If the original rectangle has length l and width w, the perimeter is 2(l + w). Doubling gives new dimensions 2l and 2w, so the new perimeter is 2(2l + 2w) = 2 × 2(l + w) — exactly double the original. For example, a 5 × 3 rectangle has perimeter 16 cm; a 10 × 6 rectangle has perimeter 32 cm = 2 × 16.

Students who confuse perimeter with area often fall for the “doubling sides quadruples everything” misconception. Doubling sides does quadruple the area (from lw to 4lw), but perimeter is a linear measure, so it only doubles. This is a powerful way to test whether students understand the difference between one-dimensional and two-dimensional scaling.

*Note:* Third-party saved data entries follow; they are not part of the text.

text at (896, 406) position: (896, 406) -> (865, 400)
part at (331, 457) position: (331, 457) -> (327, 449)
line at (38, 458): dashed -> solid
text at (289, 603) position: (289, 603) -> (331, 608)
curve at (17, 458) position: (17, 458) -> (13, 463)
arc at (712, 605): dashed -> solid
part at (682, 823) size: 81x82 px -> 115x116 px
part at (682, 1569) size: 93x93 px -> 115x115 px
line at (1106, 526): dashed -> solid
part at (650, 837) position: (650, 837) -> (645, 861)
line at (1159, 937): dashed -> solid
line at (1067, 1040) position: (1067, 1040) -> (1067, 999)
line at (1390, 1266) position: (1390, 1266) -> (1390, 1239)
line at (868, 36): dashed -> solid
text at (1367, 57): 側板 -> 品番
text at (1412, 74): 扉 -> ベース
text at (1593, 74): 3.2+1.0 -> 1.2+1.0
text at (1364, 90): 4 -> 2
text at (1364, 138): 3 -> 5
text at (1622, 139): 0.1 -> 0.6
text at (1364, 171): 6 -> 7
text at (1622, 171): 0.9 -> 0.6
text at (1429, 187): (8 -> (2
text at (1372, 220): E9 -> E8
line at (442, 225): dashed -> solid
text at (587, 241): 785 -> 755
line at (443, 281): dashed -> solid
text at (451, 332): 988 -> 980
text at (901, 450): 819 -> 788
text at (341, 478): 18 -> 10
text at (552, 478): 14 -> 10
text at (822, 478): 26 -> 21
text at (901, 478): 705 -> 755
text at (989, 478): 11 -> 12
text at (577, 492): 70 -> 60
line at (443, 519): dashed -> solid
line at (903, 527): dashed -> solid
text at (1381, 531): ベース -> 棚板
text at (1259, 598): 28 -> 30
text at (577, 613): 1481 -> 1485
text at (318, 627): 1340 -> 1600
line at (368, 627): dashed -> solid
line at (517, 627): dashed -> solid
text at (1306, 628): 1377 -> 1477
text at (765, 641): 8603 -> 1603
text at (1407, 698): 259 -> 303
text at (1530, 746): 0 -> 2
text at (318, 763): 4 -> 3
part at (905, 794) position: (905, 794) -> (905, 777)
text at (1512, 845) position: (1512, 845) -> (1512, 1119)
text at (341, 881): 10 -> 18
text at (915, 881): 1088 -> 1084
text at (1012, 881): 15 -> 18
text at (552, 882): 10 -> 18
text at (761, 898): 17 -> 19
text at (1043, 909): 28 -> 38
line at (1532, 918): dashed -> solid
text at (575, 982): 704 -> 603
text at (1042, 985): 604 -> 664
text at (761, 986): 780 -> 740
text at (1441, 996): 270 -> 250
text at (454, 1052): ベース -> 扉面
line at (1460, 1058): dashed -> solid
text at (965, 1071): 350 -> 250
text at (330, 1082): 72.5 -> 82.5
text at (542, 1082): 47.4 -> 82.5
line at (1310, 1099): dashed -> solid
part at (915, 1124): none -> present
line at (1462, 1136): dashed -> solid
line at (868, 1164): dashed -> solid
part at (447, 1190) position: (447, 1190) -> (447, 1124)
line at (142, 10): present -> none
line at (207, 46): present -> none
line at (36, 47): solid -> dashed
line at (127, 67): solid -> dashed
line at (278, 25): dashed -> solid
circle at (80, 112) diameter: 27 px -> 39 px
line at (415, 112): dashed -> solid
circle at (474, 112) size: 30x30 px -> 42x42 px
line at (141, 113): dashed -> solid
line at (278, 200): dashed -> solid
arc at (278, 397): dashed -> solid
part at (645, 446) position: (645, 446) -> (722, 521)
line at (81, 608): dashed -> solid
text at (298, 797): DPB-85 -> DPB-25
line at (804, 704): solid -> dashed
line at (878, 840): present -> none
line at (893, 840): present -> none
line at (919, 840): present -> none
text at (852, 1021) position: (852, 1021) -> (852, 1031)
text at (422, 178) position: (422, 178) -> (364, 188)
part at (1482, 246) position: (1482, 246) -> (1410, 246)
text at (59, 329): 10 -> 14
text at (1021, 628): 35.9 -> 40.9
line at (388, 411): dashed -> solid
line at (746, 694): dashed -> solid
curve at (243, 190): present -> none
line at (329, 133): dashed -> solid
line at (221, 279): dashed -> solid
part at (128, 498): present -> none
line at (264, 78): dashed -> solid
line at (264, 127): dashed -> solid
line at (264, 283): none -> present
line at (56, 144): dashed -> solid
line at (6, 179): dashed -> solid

The student has made the “adding length + width only” misconception error — they found half the perimeter instead of the full perimeter. A rectangle has four sides: two lengths and two widths. The student only counted one of each.

The correct calculation is perimeter = 2 × (9 + 4) = 2 × 13 = 26 cm (or equivalently: 9 + 4 + 9 + 4 = 26 cm). This error often arises when students learn “add the length and width” and forget the crucial “then double” step.

The answer happens to be correct — the perimeter of a 6 cm × 3 cm rectangle is indeed 2 × (6 + 3) = 18 cm. But the student used multiplication (the area formula) instead of the perimeter formula. They got lucky because 6 × 3 happens to equal 2 × (6 + 3) for this specific rectangle.

This is the “perimeter means multiply” misconception that coincidentally produces the correct answer here. If the dimensions were 8 cm × 3 cm, the student would get 24 instead of the correct 22 — the method fails for almost every other rectangle. The correct answer doesn’t validate the faulty reasoning.

The student has made the “only add the labelled numbers” misconception error. The L-shape has six sides, but only four measurements were given on the diagram. The right side of the shape measures 8 − 3 = 5 cm, and the top of the shape measures 10 − 4 = 6 cm. The student needed to calculate these missing sides before adding.

The correct perimeter is 10 + 5 + 4 + 3 + 6 + 8 = 36 cm. Interestingly, this equals the perimeter of the full 10 × 8 rectangle (2 × (10 + 8) = 36 cm), because the removed corner swaps equal lengths of edge — but students shouldn’t rely on this shortcut until they understand why it works.

The student has applied the “perimeter = 4 × side” misconception — using the square/rectangle formula for a shape that isn’t a quadrilateral. A regular hexagon has 6 equal sides, not 4. The correct perimeter is 6 × 4 = 24 cm.

This error comes from over-generalising the formula for a square (perimeter = 4 × side) to all shapes. For any regular polygon, perimeter = number of sides × side length. Students need to identify how many sides the shape has before choosing a formula.

The student has made the “ignoring mixed units” misconception. They added cm and mm together directly without converting.

Before any calculations can happen, the units must be matched. 20 mm is equal to 2 cm. Using the correct matching units, the calculation is perimeter = 2 × (5 + 2) = 14 cm (or alternatively, 140 mm).